* Problem to work on *
In the data below, reproduce the lines starting at the one that contains "Emerson Is Hiring For" and stopping after the one that contains "Attacked in Sri Lanka", with both of those lines included. Omit the pictures from your answer.
________________________
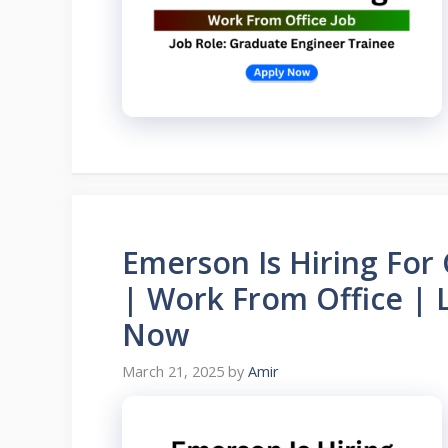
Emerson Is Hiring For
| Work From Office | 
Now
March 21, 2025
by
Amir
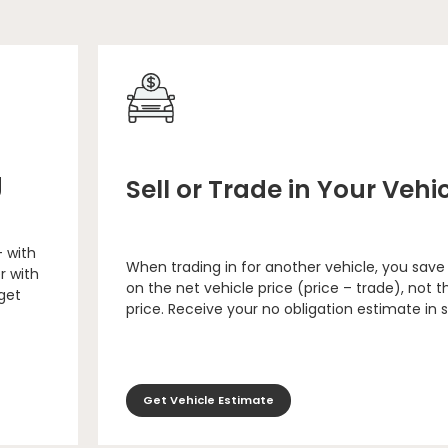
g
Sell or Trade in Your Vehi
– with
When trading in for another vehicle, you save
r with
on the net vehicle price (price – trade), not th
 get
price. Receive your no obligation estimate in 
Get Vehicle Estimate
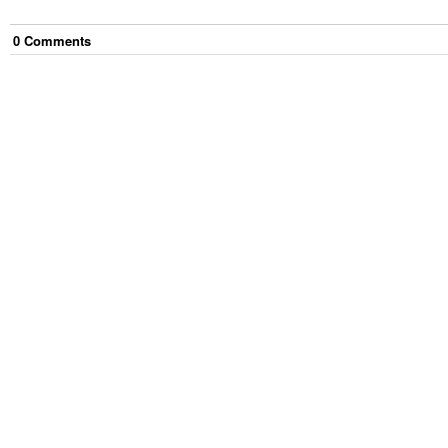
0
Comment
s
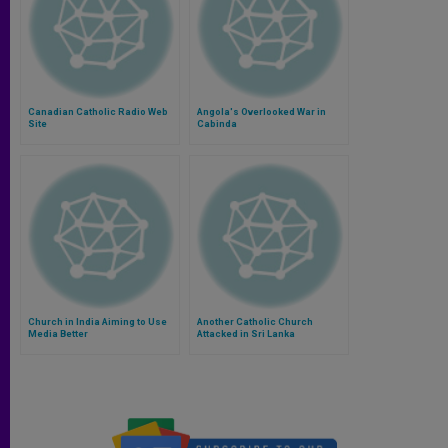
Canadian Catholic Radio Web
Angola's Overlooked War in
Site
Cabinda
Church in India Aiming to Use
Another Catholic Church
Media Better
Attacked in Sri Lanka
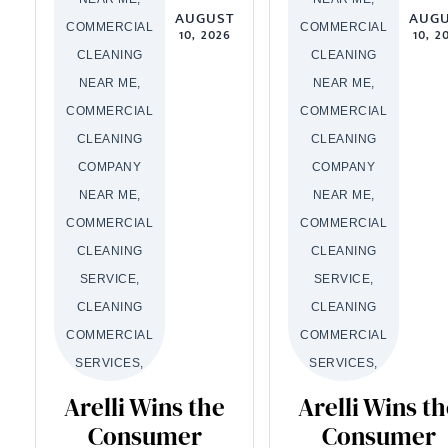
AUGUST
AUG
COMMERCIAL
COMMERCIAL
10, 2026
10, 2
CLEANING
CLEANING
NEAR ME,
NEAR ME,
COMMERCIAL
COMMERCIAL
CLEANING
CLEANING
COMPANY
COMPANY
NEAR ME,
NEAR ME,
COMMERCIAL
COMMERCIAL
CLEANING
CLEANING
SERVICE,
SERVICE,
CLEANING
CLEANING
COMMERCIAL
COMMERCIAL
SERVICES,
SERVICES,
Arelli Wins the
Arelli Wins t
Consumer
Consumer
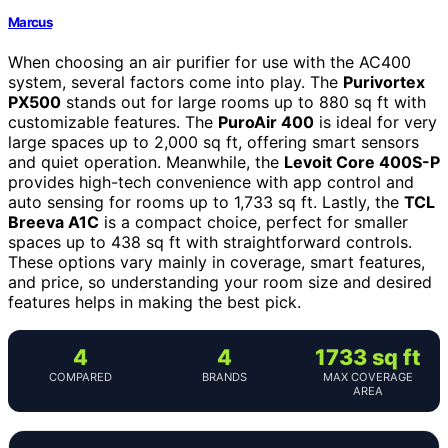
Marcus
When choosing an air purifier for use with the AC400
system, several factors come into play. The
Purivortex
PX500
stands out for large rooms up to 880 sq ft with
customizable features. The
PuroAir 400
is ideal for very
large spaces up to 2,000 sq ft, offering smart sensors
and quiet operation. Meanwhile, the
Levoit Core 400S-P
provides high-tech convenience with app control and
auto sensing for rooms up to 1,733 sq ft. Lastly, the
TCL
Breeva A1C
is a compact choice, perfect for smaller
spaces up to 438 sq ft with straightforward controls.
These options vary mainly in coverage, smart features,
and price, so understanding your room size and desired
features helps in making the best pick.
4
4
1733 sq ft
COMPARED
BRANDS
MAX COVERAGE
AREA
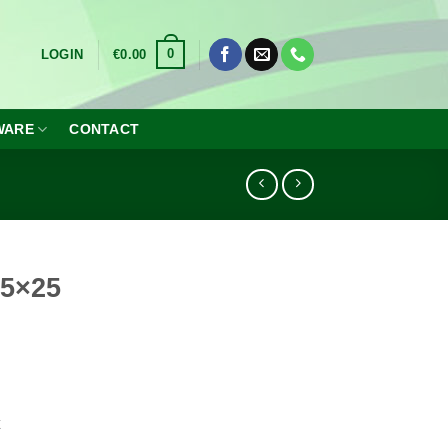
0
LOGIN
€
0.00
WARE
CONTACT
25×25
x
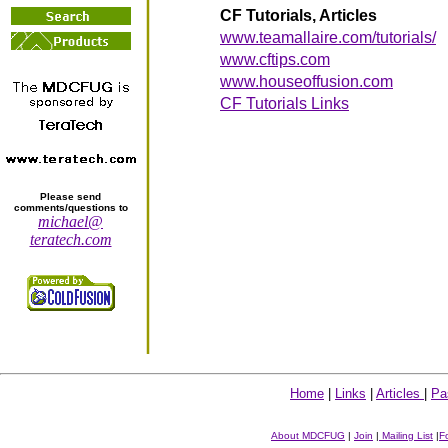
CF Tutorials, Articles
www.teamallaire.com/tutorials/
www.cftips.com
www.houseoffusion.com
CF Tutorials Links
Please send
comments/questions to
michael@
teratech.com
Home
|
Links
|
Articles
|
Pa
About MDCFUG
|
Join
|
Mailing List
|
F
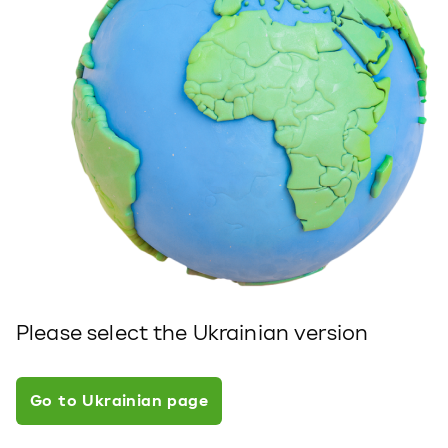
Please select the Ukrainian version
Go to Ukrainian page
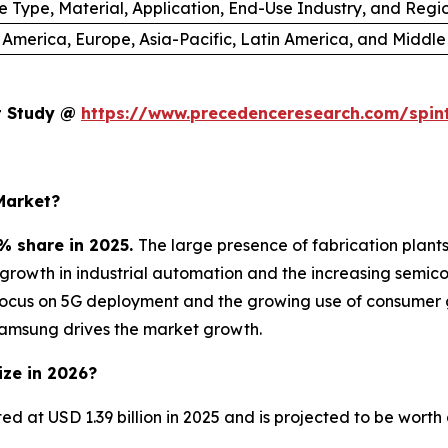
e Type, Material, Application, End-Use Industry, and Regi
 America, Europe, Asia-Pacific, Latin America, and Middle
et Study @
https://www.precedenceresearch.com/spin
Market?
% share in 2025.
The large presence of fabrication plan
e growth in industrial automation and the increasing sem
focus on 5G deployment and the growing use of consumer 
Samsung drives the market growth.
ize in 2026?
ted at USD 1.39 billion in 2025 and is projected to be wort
________________________
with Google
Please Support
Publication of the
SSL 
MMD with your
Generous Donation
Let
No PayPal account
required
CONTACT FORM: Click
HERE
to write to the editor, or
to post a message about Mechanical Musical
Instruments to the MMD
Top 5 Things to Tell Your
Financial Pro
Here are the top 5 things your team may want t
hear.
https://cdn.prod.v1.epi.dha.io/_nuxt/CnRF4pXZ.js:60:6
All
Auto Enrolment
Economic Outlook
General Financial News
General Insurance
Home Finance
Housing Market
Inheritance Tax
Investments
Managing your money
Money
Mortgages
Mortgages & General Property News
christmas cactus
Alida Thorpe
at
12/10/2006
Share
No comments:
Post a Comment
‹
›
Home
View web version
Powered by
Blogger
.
________________________
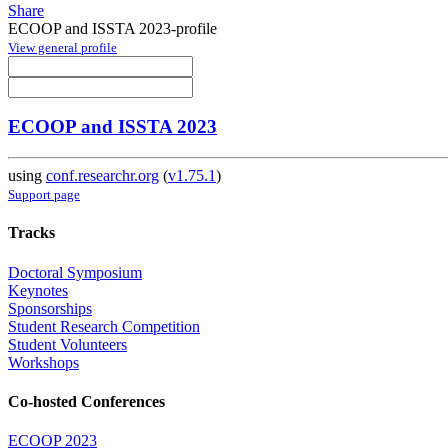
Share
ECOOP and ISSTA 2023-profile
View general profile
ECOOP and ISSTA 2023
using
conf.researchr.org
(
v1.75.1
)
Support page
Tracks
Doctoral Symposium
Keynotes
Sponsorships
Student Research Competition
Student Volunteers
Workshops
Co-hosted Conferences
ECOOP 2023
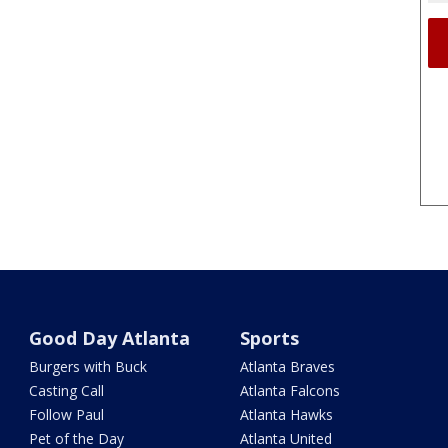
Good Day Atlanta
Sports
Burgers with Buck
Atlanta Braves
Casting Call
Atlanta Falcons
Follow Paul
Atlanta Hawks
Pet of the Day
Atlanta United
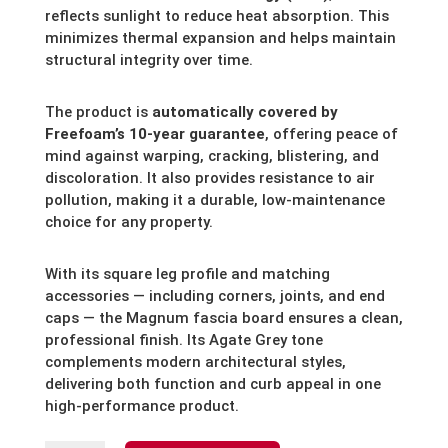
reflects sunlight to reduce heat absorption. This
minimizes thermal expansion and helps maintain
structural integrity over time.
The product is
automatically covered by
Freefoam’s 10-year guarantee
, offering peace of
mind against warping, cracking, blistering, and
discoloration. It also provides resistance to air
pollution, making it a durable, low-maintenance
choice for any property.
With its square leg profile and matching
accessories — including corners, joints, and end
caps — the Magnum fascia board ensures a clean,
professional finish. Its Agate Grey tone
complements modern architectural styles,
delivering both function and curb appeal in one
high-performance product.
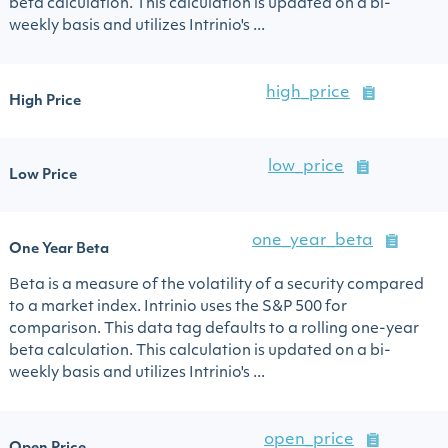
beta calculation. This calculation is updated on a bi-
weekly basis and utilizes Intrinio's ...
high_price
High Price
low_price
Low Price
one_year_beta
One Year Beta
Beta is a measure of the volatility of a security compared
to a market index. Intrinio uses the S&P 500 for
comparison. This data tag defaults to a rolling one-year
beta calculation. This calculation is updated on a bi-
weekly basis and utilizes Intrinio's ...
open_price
________________________
* Solved problem *
Emerson Is Hiring For
| Work From Office | 
Now
March 21, 2025
by
Amir
g
Sell or Trade in Your Vehi
– with
When trading in for another vehicle, you save
r with
on the net vehicle price (price – trade), not th
 get
price. Receive your no obligation estimate in 
Get Vehicle Estimate
0
Comment
s
Canadian Catholic Radio Web
Angola's Overlooked War in
Site
Cabinda
Church in India Aiming to Use
Another Catholic Church
Media Better
Attacked in Sri Lanka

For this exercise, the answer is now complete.